Symptom: Client requests site-b.com but gets site-a.com certificate.

Diagnosis:

# Check server-name in profile
tmsh list ltm profile client-ssl clientssl_site-b server-name

Common causes:

  • server-name doesn't match what client sends
  • Profile not assigned to virtual server
  • Typo in server-name

Fix: Verify server-name matches exactly what the client sends in SNI.

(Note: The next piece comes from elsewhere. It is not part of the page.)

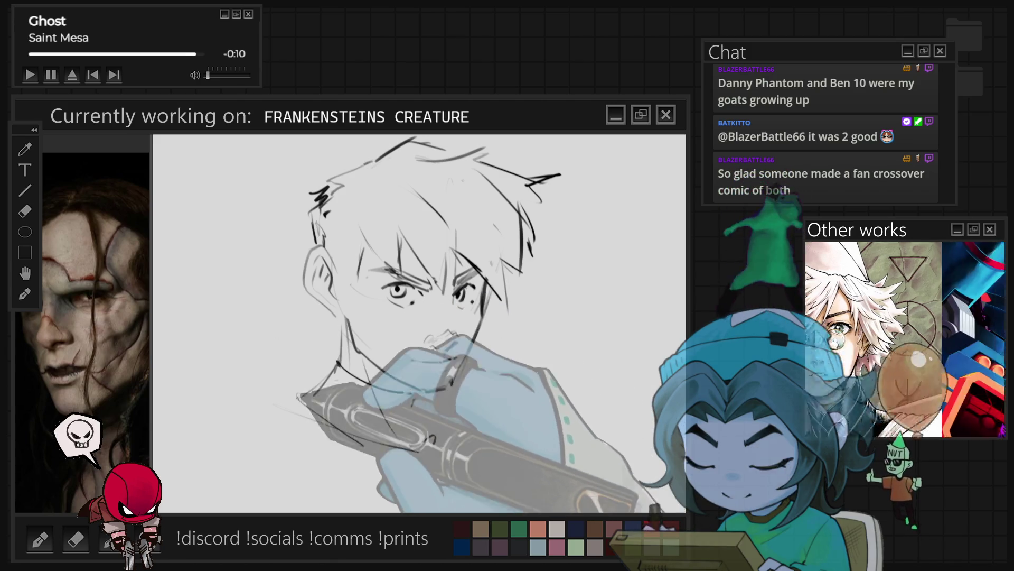
Draw the left shoulder line and the thickened left torso outline.
{"action": "left_click_drag", "start_coordinate": [297, 397], "coordinate": [238, 405]}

Issue: All Requests Get Default Certificate

Symptom: No matter which SNI is sent, always get the default cert.

Diagnosis:

# Check all profiles are assigned
tmsh list ltm virtual my-vs profiles

# Check server-name values
tmsh list ltm profile client-ssl clientssl_site-b server-name
tmsh list ltm profile client-ssl clientssl_site-c server-name

Common causes:

  • Only default profile assigned to VS
  • Server-name not configured in profiles
  • All profiles have sni-default true (only one should!)

Issue: Clients Without SNI Support

Symptom: Old clients/devices get wrong certificate or fail.

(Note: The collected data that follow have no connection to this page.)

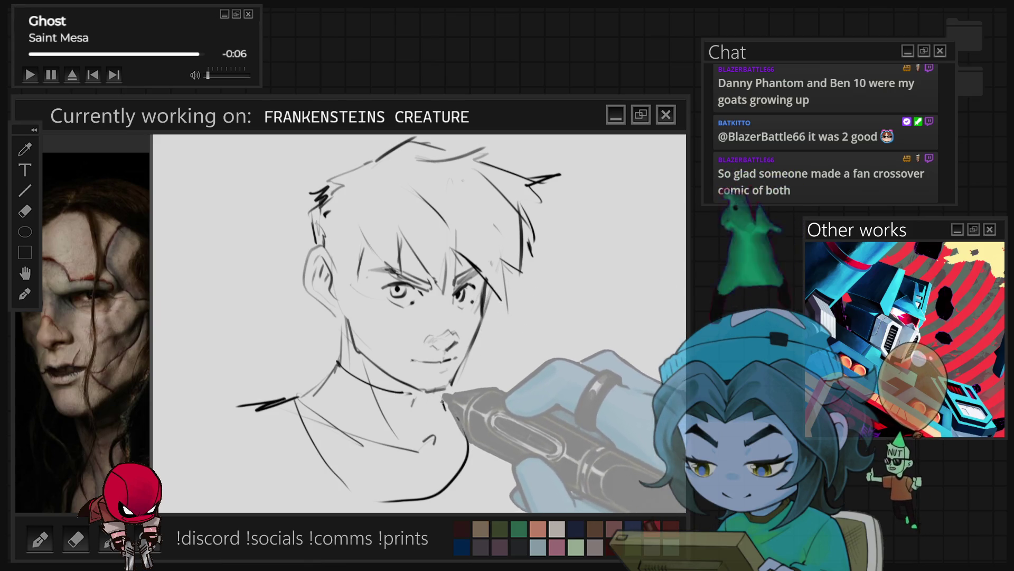
{"action": "left_click_drag", "start_coordinate": [289, 409], "coordinate": [341, 493]}
{"action": "mouse_move", "coordinate": [295, 404]}
{"action": "left_mouse_down"}
{"action": "mouse_move", "coordinate": [358, 499]}
{"action": "mouse_move", "coordinate": [472, 451]}
{"action": "left_mouse_up"}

Reality check: These clients are rare now:

  • IE on Windows XP
  • Android 2.x
  • Very old Java versions
  • Some IoT devices

Mitigation:

  1. Ensure sni-default true is set on your most important/common site
  2. OR: Use separate IP addresses for critical legacy support

Issue: SNI Not Working After Upgrade

Symptom: SNI worked before, broke after F5 upgrade.

Check:

  • Profile inheritance (parent profile settings)
  • Server-name setting preserved
  • sni-default setting preserved
# Verify all settings
tmsh list ltm profile client-ssl clientssl_site-b all-properties | grep -E "(server-name|sni-default)"

SNI Best Practices

Do's ✓

  • Set ONE profile as sni-default true
  • Use exact server-name matches where possible
  • Test each hostname after configuration
  • Document which profile serves which domain
  • Use consistent naming (clientssl_sitename)

Don'ts ✗

  • Set multiple profiles as sni-default (unpredictable)
  • Forget to configure server-name (won't match)
  • Leave server-name empty in non-default profiles
  • Assign profiles to wrong virtual server

Naming Convention

Recommended naming:

clientssl_[domain]_[year]

Examples:
clientssl_www.example.com_2025
clientssl_api.example.com_2025
clientssl_wildcard.example.com_2025

SNI Configuration Checklist

For EACH site:

  • Certificate imported
  • Key imported
  • Chain imported
  • Client SSL profile created
  • Server-name configured (matches domain exactly)
  • Certificate Key Chain configured

For ONE profile only:

  • sni-default set to true (fallback profile)

For Virtual Server:

  • ALL profiles assigned
  • Profiles show "context clientside"

Testing:

  • Each domain returns correct certificate
  • No-SNI request returns default certificate
  • Configuration saved

Monitoring and Maintenance

Check Which Profile is Serving Traffic

# Enable profile statistics
tmsh modify ltm profile client-ssl clientssl_site-a stats-enabled true

# View statistics
tmsh show ltm profile client-ssl clientssl_site-a

Certificate Renewal with SNI

When renewing certificates:

  1. Import new certificate with new name (e.g., site-a.com_2026)
  2. Update the profile's Certificate Key Chain
  3. Test
  4. Delete old certificate

Important: You don't need to create new profiles - just update the certificate reference.